Has he form for this kind of thing, starting businesses and then they fall through? I'm imagining he has.

What are these 'bills'he needs to pay? Credit cards which he's not been paying by any chance as he's been too lazy to earn an income? Not good.

Businesses have start up costs. What is this business? What costs does he need to find money for?

He needs to take in a lodger, get a quick cash in hand job for a couple of weeks, an actual legit part time job, or follow the earn ten pounds a day thread on here.

He's lazy. He's guilting you into doing stuff you shouldn't be doing. It's emotional blackmail.

If you must help him - and I wouldn't- I'd loan him money on the presumption you will never see it again. No more than a grand. Tell him the rest is in an account that needs a long notice period to withdraw so you can't access it. End of.

We need more info to work out just how bad he is. I can't believe he's expected you to live like a hermit and he hasn't done anything to improve things for you or his child as sitting on his arse was more important to him.

QueenBitch666 · 10/05/2024 10:49

NO

Muffin101 · 10/05/2024 10:50

Devilshands · 10/05/2024 10:40

So now comes the hard part, he can’t afford anything at this point, can’t pay his rent or bills or child support.

So not only does he have no business sense...he also doesn't care about his kid enough to ensure he can pay child support. What a catch.

You've been a fool for helping him so much so far OP - buying food and giving him 'small financial things.' He's taking you for an absolute ride.

End this now.

Edited

This. Clearly this guy isn’t the sharpest tool in the shed, nor has he got his priorities straight. It’s baffling to me that he’s just been ‘working on the business’ for a whole year rather than staying in paid employment until the business could be financially viable. His planning leaves a lot to be desired.
Absolutely do not invest/buy a portion of this ‘business’.

CurlewKate · 10/05/2024 10:50

What's the business?

BlondeFool · 10/05/2024 10:50

Crazy.

PaminaMozart · 10/05/2024 10:52

@Strawberryshortgirl - you know your boyfriend is not a business person. He went about setting up this so called business entirely the wrong way.

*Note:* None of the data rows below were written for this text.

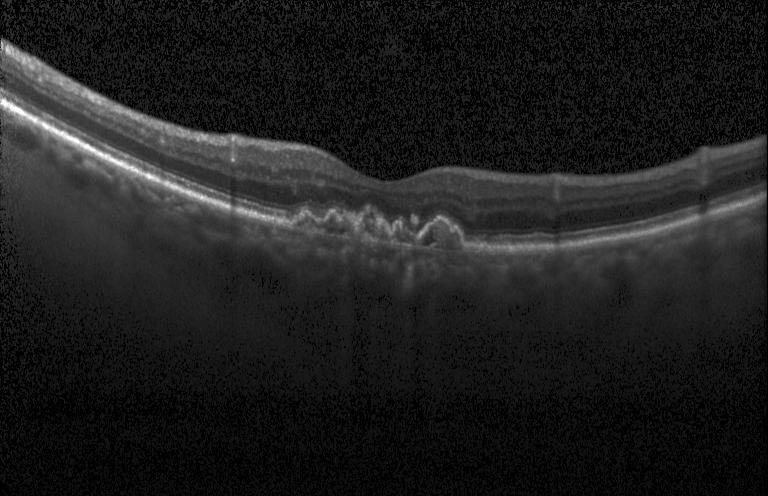 Optical coherence tomography scan, macular scan
Finding: CNV.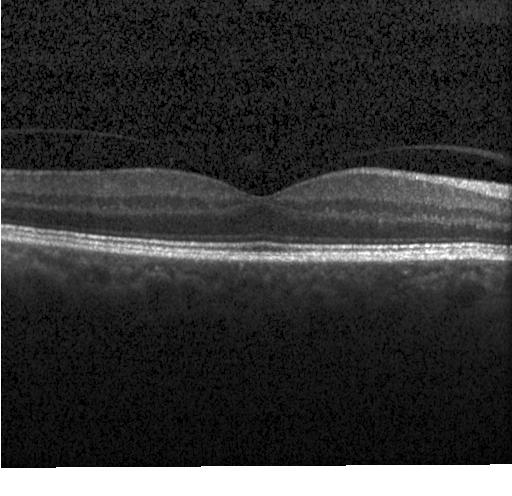

Horizontal scan through the fovea. Heidelberg Spectralis OCT system. Spectral-domain OCT. Optical coherence tomography B-scan. Diagnosis: neither CNV, DME, nor drusen.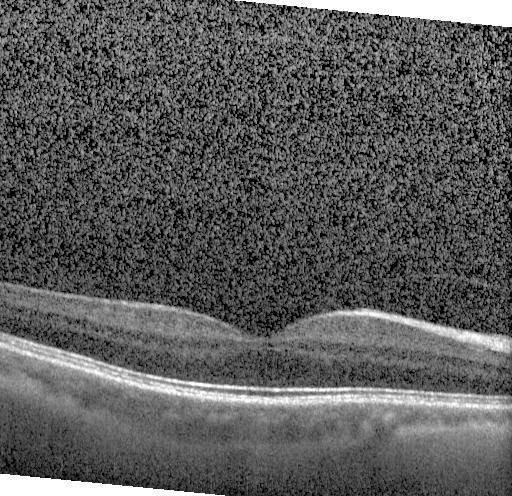 SD-OCT, optical coherence tomography scan, fovea-centered
Diagnosis: neither CNV, DME, nor drusen.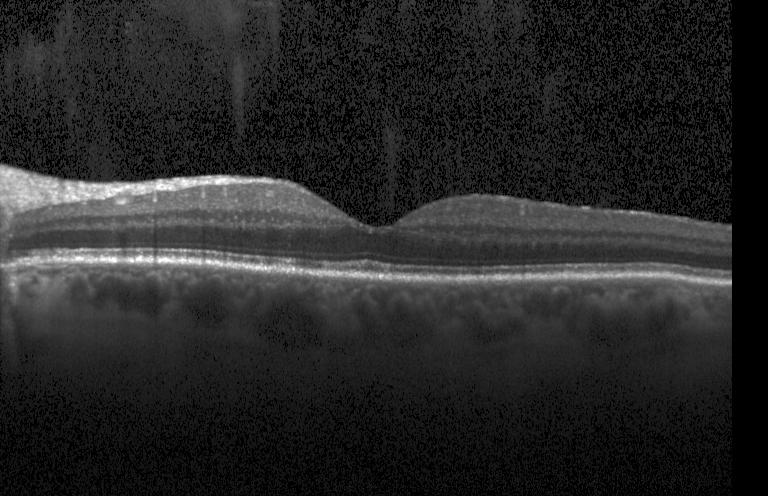
Macular OCT: neither choroidal neovascularization, diabetic macular edema, nor drusen.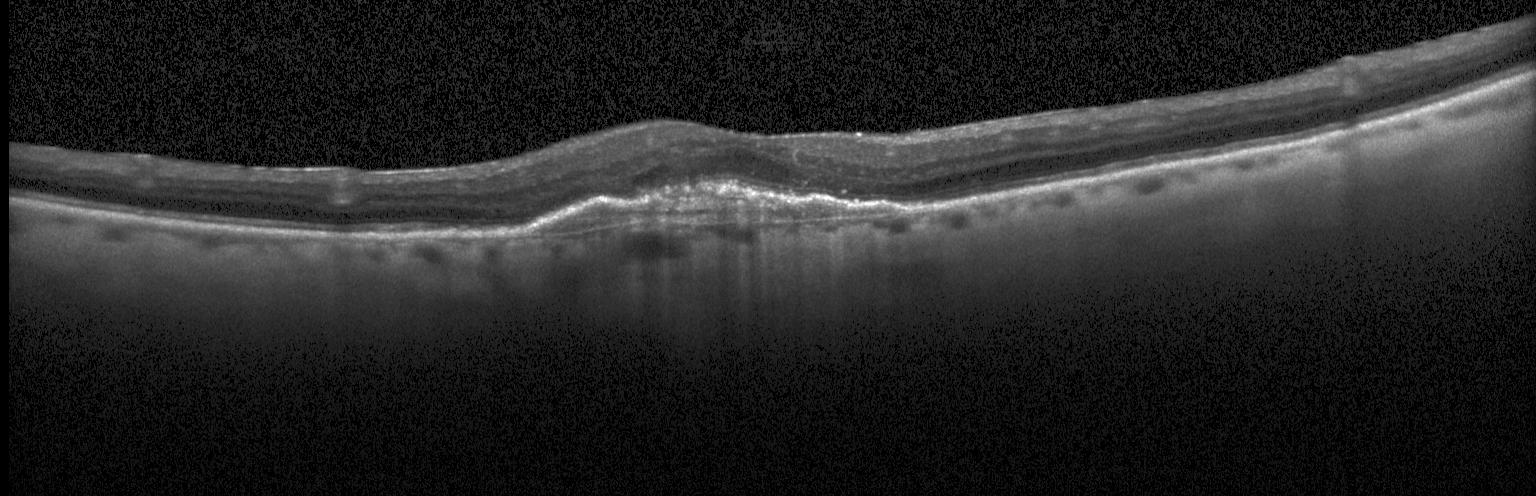 Dx: a choroidal neovascular membrane.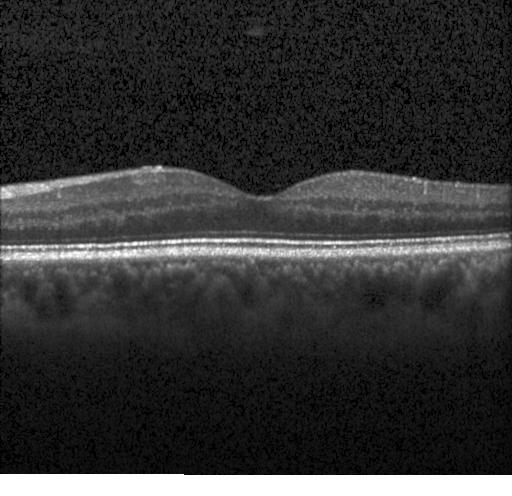 Optical coherence tomography scan.
Assessment: no evidence of choroidal neovascularization, diabetic macular edema, or drusen.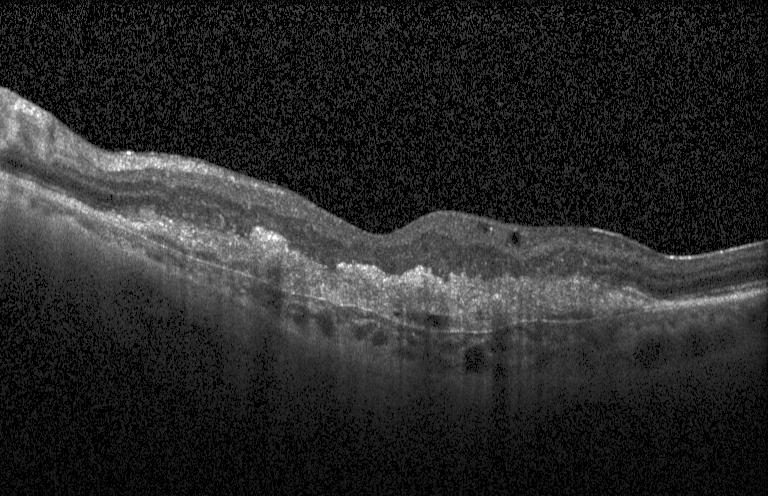
Impression: a choroidal neovascular membrane.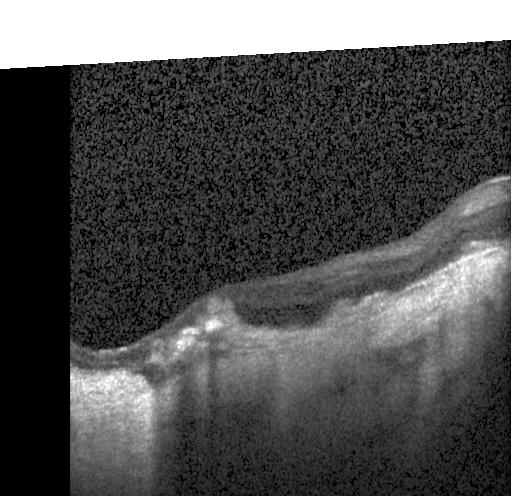 Spectral-domain optical coherence tomography, instrument: Heidelberg Spectralis, optical coherence tomography scan
Impression: choroidal neovascularization (CNV).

This business is going to fail. You know it will.

Don't do it.

Zanatdy · 10/05/2024 10:55

Just make sure you draw up a loan agreement if you do it

biscuitsnow · 10/05/2024 10:55

Also, higher up the thread, someone suggested owning part of the business as a trade for the money. Don't do this for the love of God. You will become liable for the business debts if you don't set up the company properly. Debtors will come for your assets if anything goes wrong

This too! Depending on how the company is set up, if you own part of his business you may be responsible for the debts of the business which means they can come after you personally for payment. Please research this thoroughly before you just jump in and get part of his business. This will end in utter disaster if you dont.